Don’t rely on rules of thumb to make important financial decisions

I cast my mind back to the initial reasons for each of our clients’ contacting Forty Two. A high proportion originally came to us at the point of making a major financial decision. They had reached a point in the Long and Winding Road of their financial life where they had to make a choice. We sometimes call this fork in the road a “sudden wealth moment”. For many this was the point of retirement, redundancy or selling a business. In such situations the comfort of receiving a regular secure income is replaced with a lump sum of capital that may need to support us for the foreseeable future or even the rest of our life. The most often asked questions included things like:

  • Can I afford to retire?
  • How much longer will I need to work?
  • Can I afford to retire early?
  • Can I afford to accept an early retirement package?
  • Should I apply for voluntary redundancy?
  • Can I afford to take voluntary redundancy?
  • I have been offered a substantial sum of money to sell my business, should I accept?
  • How much do I need to enjoy a comfortable and secure retirement?

Other clients first approached us after a disappointing investment experience with a previous adviser. They often asked questions like:

  • My investment returns have been really poor, is this down to bad management or just bad luck?
  • Could I get a higher return from my investment portfolio without taking more risk?
  • What level of investment return do I need to achieve?

Unfortunately, many people don’t have a proper framework for assessing the situation and reaching an informed decision. In fact, the majority of people (including many advisers) rely on rules of thumb to make decisions about important, potentially life changing, financial decisions.

When faced with any important financial decision it is vital to carry out an informed analysis and not rely on potentially dangerous rules of thumb. That is why it is so important to have a personal financial plan which includes a detailed lifetime cashflow forecast. A picture paints a thousand words. When we can see the implications of various potential strategies on-screen it often becomes blindingly obvious what the right course of action is. For some of our clients the right course of action was take the early retirement or redundancy package and enjoy life, for some it was to accept the offer to sell their business but for others it was work (and save) a few years longer to ensure a secure retirement.

While ‘I’ might come before ‘E’ in most cases, as the original sentence shows, it is certainly not true all the time. With important financial decisions a proper financial spellchecker is much more robust than a simple rule of thumb.

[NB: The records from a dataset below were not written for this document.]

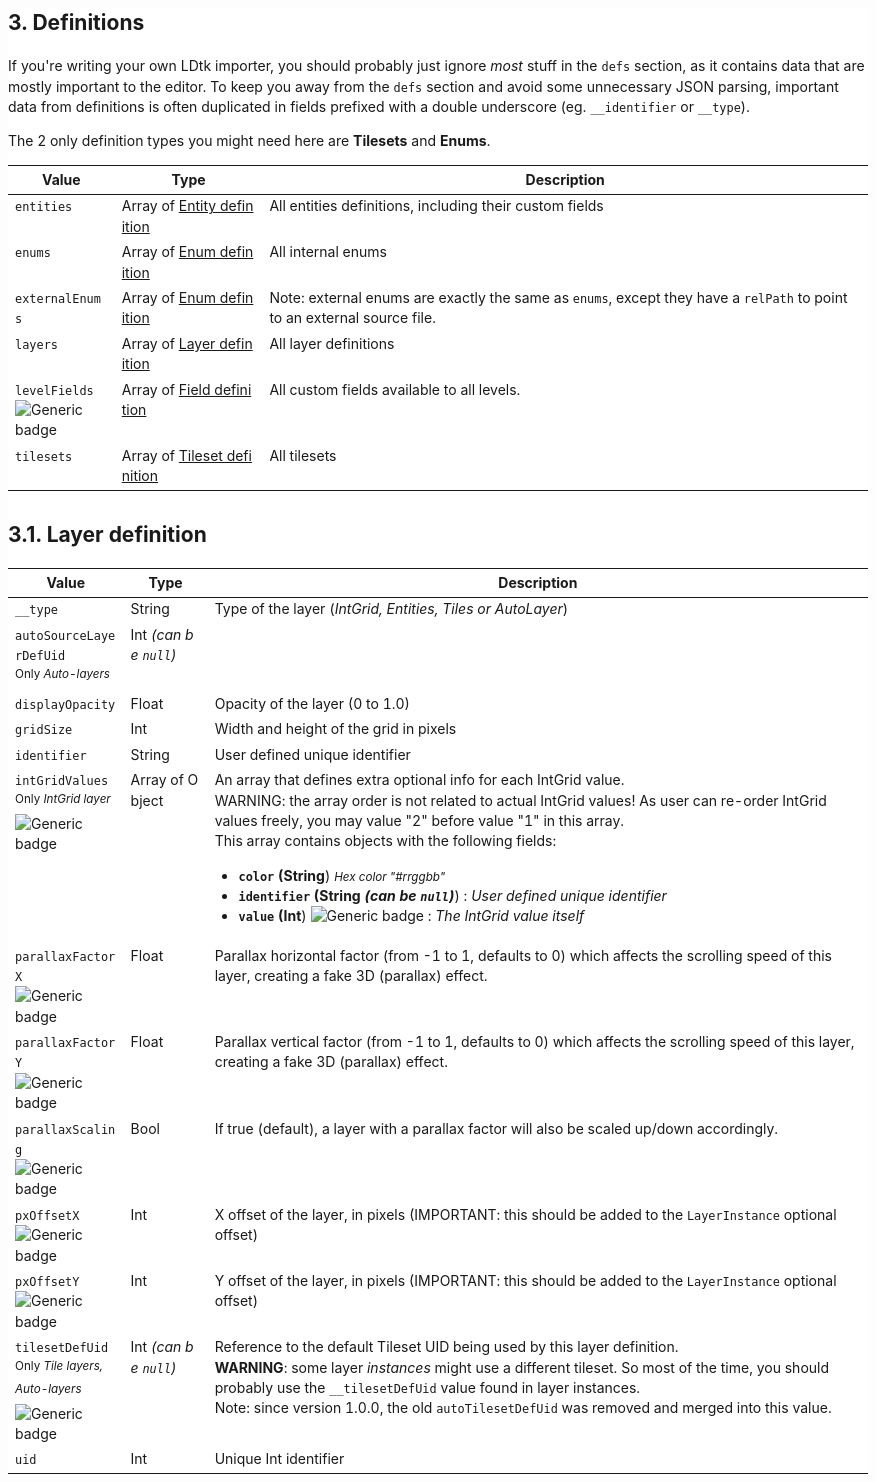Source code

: <a id="ldtk-DefinitionsJson" name="ldtk-DefinitionsJson"></a>
## 3. Definitions   
If you're writing your own LDtk importer, you should probably just ignore *most* stuff in the `defs` section, as it contains data that are mostly important to the editor. To keep you away from the `defs` section and avoid some unnecessary JSON parsing, important data from definitions is often duplicated in fields prefixed with a double underscore (eg. `__identifier` or `__type`).

The 2 only definition types you might need here are **Tilesets** and **Enums**.

Value | Type | Description
-- | -- | --
`entities` | Array&nbsp;of&nbsp;[Entity&nbsp;definition](#ldtk-EntityDefJson) | All entities definitions, including their custom fields
`enums` | Array&nbsp;of&nbsp;[Enum&nbsp;definition](#ldtk-EnumDefJson) | All internal enums
`externalEnums` | Array&nbsp;of&nbsp;[Enum&nbsp;definition](#ldtk-EnumDefJson) | Note: external enums are exactly the same as `enums`, except they have a `relPath` to point to an external source file.
`layers` | Array&nbsp;of&nbsp;[Layer&nbsp;definition](#ldtk-LayerDefJson) | All layer definitions
`levelFields`<br/> ![Generic badge](https://img.shields.io/badge/Added_0.8.0-gray.svg)  | Array&nbsp;of&nbsp;[Field&nbsp;definition](#ldtk-FieldDefJson) | All custom fields available to all levels.
`tilesets` | Array&nbsp;of&nbsp;[Tileset&nbsp;definition](#ldtk-TilesetDefJson) | All tilesets

<a id="ldtk-LayerDefJson" name="ldtk-LayerDefJson"></a>
## 3.1. Layer definition   
Value | Type | Description
-- | -- | --
`__type` | String | Type of the layer (*IntGrid, Entities, Tiles or AutoLayer*)
`autoSourceLayerDefUid`<br/><sup class="only">Only *Auto-layers*</sup> | Int&nbsp;*(can&nbsp;be&nbsp;`null`)* | 
`displayOpacity` | Float | Opacity of the layer (0 to 1.0)
`gridSize` | Int | Width and height of the grid in pixels
`identifier` | String | User defined unique identifier
`intGridValues`<br/><sup class="only">Only *IntGrid layer*</sup><br/> ![Generic badge](https://img.shields.io/badge/Changed_1.0.0-gray.svg)  | Array&nbsp;of&nbsp;Object | An array that defines extra optional info for each IntGrid value.<br/>		WARNING: the array order is not related to actual IntGrid values! As user can re-order IntGrid values freely, you may value "2" before value "1" in this array.<br/> This array contains objects with the following fields:<br/> <ul class='subFields'><li>**`color`** **(String**) <small class="color"> *Hex color "#rrggbb"* </small></li><li>**`identifier`** **(String *(can be `null`)***) : *User defined unique identifier*</li><li>**`value`** **(Int**)  ![Generic badge](https://img.shields.io/badge/Added_0.8.0-gray.svg)  : *The IntGrid value itself*</li></ul>
`parallaxFactorX`<br/> ![Generic badge](https://img.shields.io/badge/Added_1.0.0-gray.svg)  | Float | Parallax horizontal factor (from -1 to 1, defaults to 0) which affects the scrolling speed of this layer, creating a fake 3D (parallax) effect.
`parallaxFactorY`<br/> ![Generic badge](https://img.shields.io/badge/Added_1.0.0-gray.svg)  | Float | Parallax vertical factor (from -1 to 1, defaults to 0) which affects the scrolling speed of this layer, creating a fake 3D (parallax) effect.
`parallaxScaling`<br/> ![Generic badge](https://img.shields.io/badge/Added_1.0.0-gray.svg)  | Bool | If true (default), a layer with a parallax factor will also be scaled up/down accordingly.
`pxOffsetX`<br/> ![Generic badge](https://img.shields.io/badge/Added_0.5.0-gray.svg)  | Int | X offset of the layer, in pixels (IMPORTANT: this should be added to the `LayerInstance` optional offset)
`pxOffsetY`<br/> ![Generic badge](https://img.shields.io/badge/Added_0.5.0-gray.svg)  | Int | Y offset of the layer, in pixels (IMPORTANT: this should be added to the `LayerInstance` optional offset)
`tilesetDefUid`<br/><sup class="only">Only *Tile layers, Auto-layers*</sup><br/> ![Generic badge](https://img.shields.io/badge/Changed_1.0.0-gray.svg)  | Int&nbsp;*(can&nbsp;be&nbsp;`null`)* | Reference to the default Tileset UID being used by this layer definition.<br/>		**WARNING**: some layer *instances* might use a different tileset. So most of the time, you should probably use the `__tilesetDefUid` value found in layer instances.<br/>		Note: since version 1.0.0, the old `autoTilesetDefUid` was removed and merged into this value.
`uid` | Int | Unique Int identifier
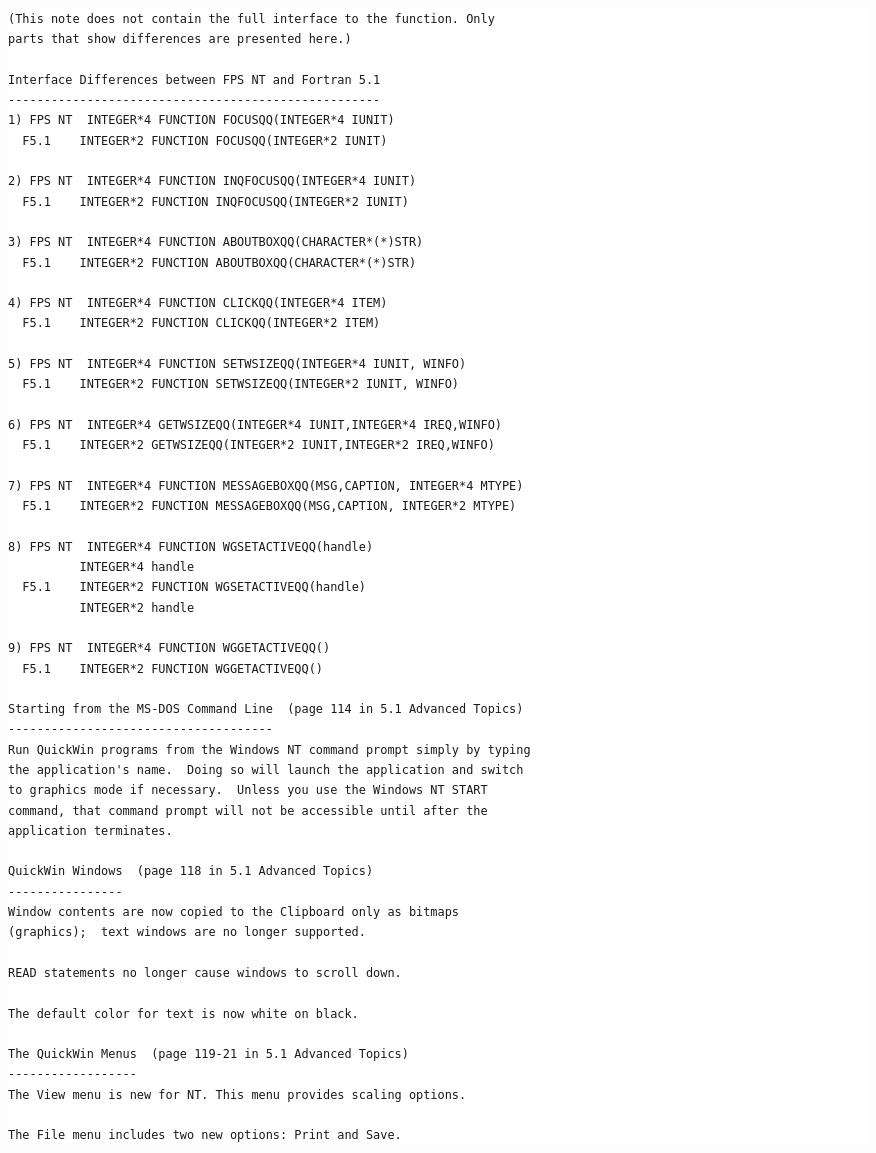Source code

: 	(This note does not contain the full interface to the function. Only
	parts that show differences are presented here.)
	
	Interface Differences between FPS NT and Fortran 5.1
	----------------------------------------------------
	1) FPS NT  INTEGER*4 FUNCTION FOCUSQQ(INTEGER*4 IUNIT)
	  F5.1    INTEGER*2 FUNCTION FOCUSQQ(INTEGER*2 IUNIT)
	
	2) FPS NT  INTEGER*4 FUNCTION INQFOCUSQQ(INTEGER*4 IUNIT)
	  F5.1    INTEGER*2 FUNCTION INQFOCUSQQ(INTEGER*2 IUNIT)
	
	3) FPS NT  INTEGER*4 FUNCTION ABOUTBOXQQ(CHARACTER*(*)STR)
	  F5.1    INTEGER*2 FUNCTION ABOUTBOXQQ(CHARACTER*(*)STR)
	
	4) FPS NT  INTEGER*4 FUNCTION CLICKQQ(INTEGER*4 ITEM)
	  F5.1    INTEGER*2 FUNCTION CLICKQQ(INTEGER*2 ITEM)
	
	5) FPS NT  INTEGER*4 FUNCTION SETWSIZEQQ(INTEGER*4 IUNIT, WINFO)
	  F5.1    INTEGER*2 FUNCTION SETWSIZEQQ(INTEGER*2 IUNIT, WINFO)
	
	6) FPS NT  INTEGER*4 GETWSIZEQQ(INTEGER*4 IUNIT,INTEGER*4 IREQ,WINFO)
	  F5.1    INTEGER*2 GETWSIZEQQ(INTEGER*2 IUNIT,INTEGER*2 IREQ,WINFO)
	
	7) FPS NT  INTEGER*4 FUNCTION MESSAGEBOXQQ(MSG,CAPTION, INTEGER*4 MTYPE)
	  F5.1    INTEGER*2 FUNCTION MESSAGEBOXQQ(MSG,CAPTION, INTEGER*2 MTYPE)
	
	8) FPS NT  INTEGER*4 FUNCTION WGSETACTIVEQQ(handle)
	          INTEGER*4 handle
	  F5.1    INTEGER*2 FUNCTION WGSETACTIVEQQ(handle)
	          INTEGER*2 handle
	
	9) FPS NT  INTEGER*4 FUNCTION WGGETACTIVEQQ()
	  F5.1    INTEGER*2 FUNCTION WGGETACTIVEQQ()
	
	Starting from the MS-DOS Command Line  (page 114 in 5.1 Advanced Topics)
	-------------------------------------
	Run QuickWin programs from the Windows NT command prompt simply by typing
	the application's name.  Doing so will launch the application and switch
	to graphics mode if necessary.  Unless you use the Windows NT START
	command, that command prompt will not be accessible until after the
	application terminates.
	
	QuickWin Windows  (page 118 in 5.1 Advanced Topics)
	----------------
	Window contents are now copied to the Clipboard only as bitmaps
	(graphics);  text windows are no longer supported.
	
	READ statements no longer cause windows to scroll down.
	
	The default color for text is now white on black.
	
	The QuickWin Menus  (page 119-21 in 5.1 Advanced Topics)
	------------------
	The View menu is new for NT. This menu provides scaling options.
	
	The File menu includes two new options: Print and Save.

2 Responses to “Retirement plans are too important for rules of thumb”

  1. Jaymie Maree

    When contemplating retirement the majority of us seem pre-programmed to only consider the far reaching financial implications of never bringing in an income again! But the fact of the matter is that there are many more things to consider if planning on retiring abroad, not to mention the fact that many retirees overseas pick up odd jobs and part time positions advising and assisting other expatriates with their lives and businesses anyway!`

    Reply
    • Alan Dick CFP

      Alan Dick CFP

      Absolutely, many people we meet have no intention of completely ‘retiring’ in the traditional sense of simply stopping work on a one particular day and drifting off onto the golf course for the rest of their life. That is why it is so important to plan ahead for the life you want over time, including the ‘retirement’ phase (or phases) and build in reasonable assumptions for how much this will cost and how best to fund it. Part time income could easily be part of the plan.